What the task requires
Within the entries below, output exactly the lines between the line containing "i d'aquí el paper" and the line containing "الغذائية الرئيسية ،", inclusive, and omit any picture.

Data records
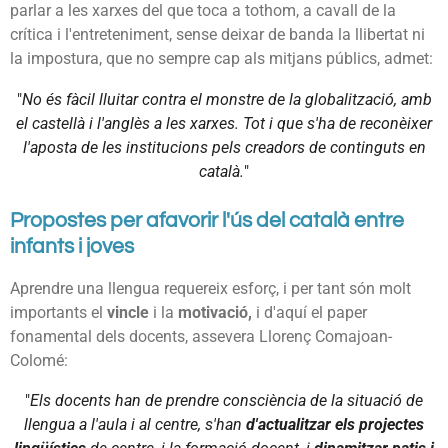
parlar a les xarxes del que toca a tothom, a cavall de la
crítica i l'entreteniment, sense deixar de banda la llibertat ni
la impostura, que no sempre cap als mitjans públics, admet:
"
No és fàcil lluitar contra el monstre de la globalització, amb
el castellà i l'anglès a les xarxes. Tot i que s'ha de reconèixer
l'aposta de les institucions pels creadors de continguts en
català.
"
Propostes per afavorir l'ús del català entre
infants i joves
Aprendre una llengua requereix esforç, i per tant són molt
importants el
vincle
i la
motivació,
i d'aquí el paper
fonamental dels docents, assevera
Llorenç Comajoan-
Colomé:
"
Els docents han de prendre consciència de la situació de
llengua a l'aula i al centre, s'han
d'actualitzar els projectes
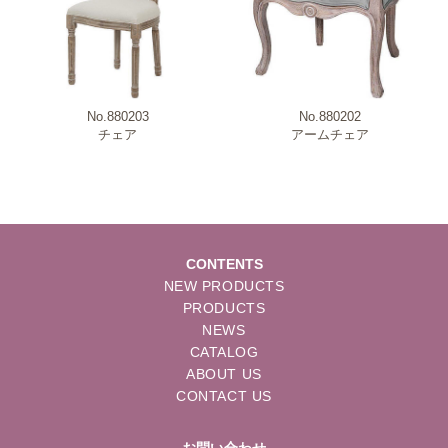
No.880203
No.880202
チェア
アームチェア
CONTENTS
NEW PRODUCTS
PRODUCTS
NEWS
CATALOG
ABOUT US
CONTACT US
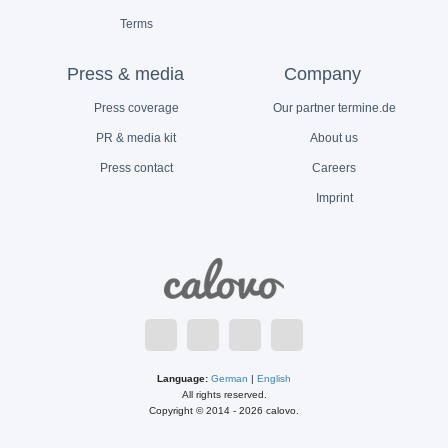
Terms
Press & media
Company
Press coverage
Our partner termine.de
PR & media kit
About us
Press contact
Careers
Imprint
Language:
German
|
English
All rights reserved.
Copyright © 2014 - 2026 calovo.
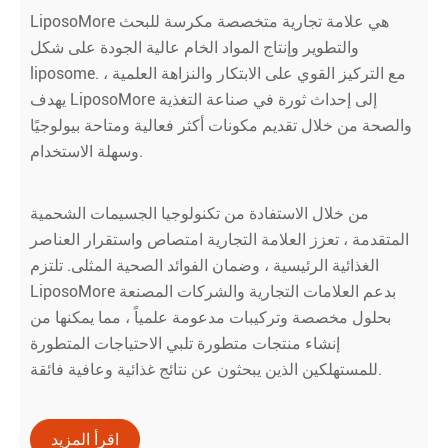
LiposoMore هي علامة تجارية متخصصة مكرسة للبحث
والتطوير وإنتاج المواد الخام عالية الجودة على شكل
liposome. مع التركيز القوي على الابتكار والنزاهة العلمية ،
يهدف LiposoMore إلى إحداث ثورة في صناعة التغذية
والصحة من خلال تقديم مكونات أكثر فعالية ومتاحة بيولوجيًا
وسهلة الاستخدام.
من خلال الاستفادة من تكنولوجيا الجسيمات الشحمية
المتقدمة ، تعزز العلامة التجارية امتصاص واستقرار العناصر
الغذائية الرئيسية ، وضمان الفوائد الصحية المثلى. تلتزم
LiposoMore بدعم العلامات التجارية والشركات المصنعة
بحلول مخصصة وتركيبات مدعومة علمياً ، مما يمكنها من
إنشاء منتجات متطورة تلبي الاحتياجات المتطورة
للمستهلكين الذين يبحثون عن نتائج غذائية وعافية فائقة.
اقرأ المزيد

Result of this exercise
i d'aquí el paper
fonamental dels docents, assevera
Llorenç Comajoan-
Colomé:
"
Els docents han de prendre consciència de la situació de
llengua a l'aula i al centre, s'han
d'actualitzar els projectes
No.880203
No.880202
チェア
アームチェア
CONTENTS
NEW PRODUCTS
PRODUCTS
NEWS
CATALOG
ABOUT US
CONTACT US
Terms
Press & media
Company
Press coverage
Our partner termine.de
PR & media kit
About us
Press contact
Careers
Imprint
Language:
German
|
English
All rights reserved.
Copyright © 2014 - 2026 calovo.
LiposoMore هي علامة تجارية متخصصة مكرسة للبحث
والتطوير وإنتاج المواد الخام عالية الجودة على شكل
liposome. مع التركيز القوي على الابتكار والنزاهة العلمية ،
يهدف LiposoMore إلى إحداث ثورة في صناعة التغذية
والصحة من خلال تقديم مكونات أكثر فعالية ومتاحة بيولوجيًا
وسهلة الاستخدام.
من خلال الاستفادة من تكنولوجيا الجسيمات الشحمية
المتقدمة ، تعزز العلامة التجارية امتصاص واستقرار العناصر
الغذائية الرئيسية ، وضمان الفوائد الصحية المثلى. تلتزم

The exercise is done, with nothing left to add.